- _Texto dado_
● ● ● ● ● ● ●

Es un hecho curioso bajo el punto de vista de la jeografía botánica, que el jénero "Schinus", que es propio del centro i Norte de Chile (el molle, el huingan) i falta en las provincias del Sur, tenga representantes en la Patagonia en latitud relativamente avanzada. Parece que mas al Sur el muchi es reemplazado, para la confeccion de chicha, por el michai i calafate, hermosos arbustos con bayas dulces, del jénero "Berberis". D. Ramon Lista refiere que los tehuelches del Sur hacen de ellas una bebida refrescante [1]. Olivarez agrega que los puelches sacaban tambien chicha de otra fruta de árbol el laurapú, el cual tiene olor a lentisco [2].

Volvemos a hacer aqui la observacion que un pueblo en la infancia de su existencia haya tratado de preparar bebidas fermentadas para embriagarse a pesar de la escasez de los elementos que su pais le ofreciera para su elaboracion. Es como si este i tantos otros pueblos hubieran imitado el ejemplo del patriarca Noé, quien plantó la vid, cuando apénas habia salido del diluvio. Es difícil pronunciar una opinion fundada sobre la conexion de las dos ejemplos: no sabemos si esta costumbre se haya trasmitido del Viejo al Nuevo Mundo, o si en nuestro caso haya sido espontánea i propia de cierto grado de evolucion en la vida del jénero humano.

Los puelches usaban como armas para la caza i la guerra, flechas i bolas enramadas. Segun Pietas iban a sus cacerias a caballo i acompañados de mui buenos galgos. Llama la atencion que empleaban tambien flechas envenenadas. Hemos visto arriba que, segun Rosales, murieron dos españoles víctimas de esta arma en la espedicion de Francisco de Villagran al Este de la Cordillera. Olivarez relata que Laguna, en una ocasion de mucho peligro para él mismo, presenció la lesion de un indio compañero suyo por una flecha de esta clase, que le causó la muerte en pocas horas. Falkner dice que los hulliches i tehuelches envenenan a veces las puntas de las flechas con una clase de veneno, que tiene el efecto que los heridos se vayan consumiendo durante dos o tres meses hasta fallecer finalmente hechos unos esqueletos [3]. Es raro que las dos clases de veneno obren de un modo tan diverso.

Segun Rosales, Medina i Treutler los araucanos, tanto los del Norte como del Sur, usaban igualmente flechas envenenadas [4]. Parece,

  1. Ramon Lista, Mis esploraciones en la Patagonia, 1880 p. 124.
  2. Logro la ocasion para comunicar un corto dato sobre la fabricacion de la chicha de semillas de Molle, tal como se usa hasta hoi en el campo en la parte central del pais: ellas se tuestan primero en una callana especial de barro o, a su falta, en una olla de fierro, i se cuecen en seguida mezcladas con agua: sale mui dulce i se pasa como bebida a los trabajadores ocupados en la cosecha.
  3. l. c p. 161. Véase tambien: La Verdad en Campaña l. c. p. 156.
  4. Rosales, l. c. I p. 378, 118. Medina Aborijines p. 136. P. Treutler Fünfze hn Jahre in Südamerika (Quince años en Sudamerica), Leipzig 1882 t. II p. 9 citado por O. Peschel, Völkerkunde.

● ● ● ● ● ● ●

- _Registros dados_
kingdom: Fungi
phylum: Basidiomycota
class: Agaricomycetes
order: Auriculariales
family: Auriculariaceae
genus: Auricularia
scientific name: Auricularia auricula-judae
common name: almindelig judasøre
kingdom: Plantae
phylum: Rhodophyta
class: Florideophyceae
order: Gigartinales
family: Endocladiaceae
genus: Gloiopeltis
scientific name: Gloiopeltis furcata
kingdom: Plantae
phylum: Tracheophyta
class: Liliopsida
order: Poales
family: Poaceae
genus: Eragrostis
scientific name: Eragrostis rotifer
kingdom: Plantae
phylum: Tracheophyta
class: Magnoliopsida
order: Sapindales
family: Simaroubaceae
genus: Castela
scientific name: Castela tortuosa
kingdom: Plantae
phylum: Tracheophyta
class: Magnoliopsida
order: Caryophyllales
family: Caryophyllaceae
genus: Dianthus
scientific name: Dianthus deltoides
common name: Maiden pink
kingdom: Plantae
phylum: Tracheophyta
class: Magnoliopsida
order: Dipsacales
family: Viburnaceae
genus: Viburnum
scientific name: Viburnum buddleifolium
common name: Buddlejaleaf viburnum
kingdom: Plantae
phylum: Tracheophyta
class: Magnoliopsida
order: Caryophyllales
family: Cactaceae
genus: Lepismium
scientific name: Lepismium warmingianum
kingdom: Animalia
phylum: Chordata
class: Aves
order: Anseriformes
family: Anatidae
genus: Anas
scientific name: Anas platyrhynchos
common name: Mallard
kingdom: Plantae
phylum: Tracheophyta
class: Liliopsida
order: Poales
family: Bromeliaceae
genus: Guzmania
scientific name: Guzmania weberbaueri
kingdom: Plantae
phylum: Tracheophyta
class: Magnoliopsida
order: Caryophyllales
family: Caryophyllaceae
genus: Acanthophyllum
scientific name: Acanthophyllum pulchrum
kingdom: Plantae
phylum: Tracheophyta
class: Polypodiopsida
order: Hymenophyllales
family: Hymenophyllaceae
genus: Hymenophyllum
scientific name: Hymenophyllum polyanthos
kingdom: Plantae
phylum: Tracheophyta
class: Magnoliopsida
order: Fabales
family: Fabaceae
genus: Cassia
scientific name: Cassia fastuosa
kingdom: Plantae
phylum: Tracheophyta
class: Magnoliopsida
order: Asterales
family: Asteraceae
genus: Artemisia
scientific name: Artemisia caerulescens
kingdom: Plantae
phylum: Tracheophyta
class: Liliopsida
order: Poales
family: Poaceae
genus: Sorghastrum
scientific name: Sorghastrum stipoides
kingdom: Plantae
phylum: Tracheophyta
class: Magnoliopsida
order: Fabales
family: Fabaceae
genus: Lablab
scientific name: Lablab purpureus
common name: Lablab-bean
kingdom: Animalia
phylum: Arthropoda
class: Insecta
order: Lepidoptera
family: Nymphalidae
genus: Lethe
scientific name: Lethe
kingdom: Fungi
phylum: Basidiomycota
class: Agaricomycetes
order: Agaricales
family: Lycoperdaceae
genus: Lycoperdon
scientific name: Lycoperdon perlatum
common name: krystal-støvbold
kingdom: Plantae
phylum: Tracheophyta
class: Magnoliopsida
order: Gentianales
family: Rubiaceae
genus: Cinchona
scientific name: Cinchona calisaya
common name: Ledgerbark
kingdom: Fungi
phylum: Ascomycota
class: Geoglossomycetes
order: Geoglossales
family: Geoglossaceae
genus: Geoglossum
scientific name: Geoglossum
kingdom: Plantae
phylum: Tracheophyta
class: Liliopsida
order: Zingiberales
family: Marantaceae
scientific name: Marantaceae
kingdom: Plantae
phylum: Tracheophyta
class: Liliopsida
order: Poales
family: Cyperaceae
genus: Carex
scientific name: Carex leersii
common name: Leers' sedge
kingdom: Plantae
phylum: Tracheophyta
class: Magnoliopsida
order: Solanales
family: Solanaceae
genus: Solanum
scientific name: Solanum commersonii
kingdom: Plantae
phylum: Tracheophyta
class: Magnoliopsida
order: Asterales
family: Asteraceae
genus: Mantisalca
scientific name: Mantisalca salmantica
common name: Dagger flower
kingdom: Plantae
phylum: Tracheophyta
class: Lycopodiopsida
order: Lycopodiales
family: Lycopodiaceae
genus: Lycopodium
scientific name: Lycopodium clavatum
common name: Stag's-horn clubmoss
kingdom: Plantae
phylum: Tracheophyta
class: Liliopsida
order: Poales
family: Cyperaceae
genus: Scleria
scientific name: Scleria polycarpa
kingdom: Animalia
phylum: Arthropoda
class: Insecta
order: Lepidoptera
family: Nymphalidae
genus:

● ● ● ● ● ● ●

- _Partes del ejercicio_
1) Resume en dos oraciones el texto sobre los puelches.
2) De acuerdo con Falkner, ¿qué les pasaba a los heridos por las flechas envenenadas de los hulliches y tehuelches, según el texto sobre los puelches?
Para responder, básate solo en el texto sobre los puelches.

- _Respuestas_
1) El texto dice que, al parecer, más al sur el muchi se reemplaza por el michai y el calafate para hacer chicha, y que los puelches también la sacaban del laurapú. También cuenta que los puelches cazaban y peleaban con flechas y bolas, y que usaban flechas envenenadas, igual que los araucanos según Rosales, Medina y Treutler.

2) Se iban consumiendo durante dos o tres meses hasta morir hechos unos esqueletos.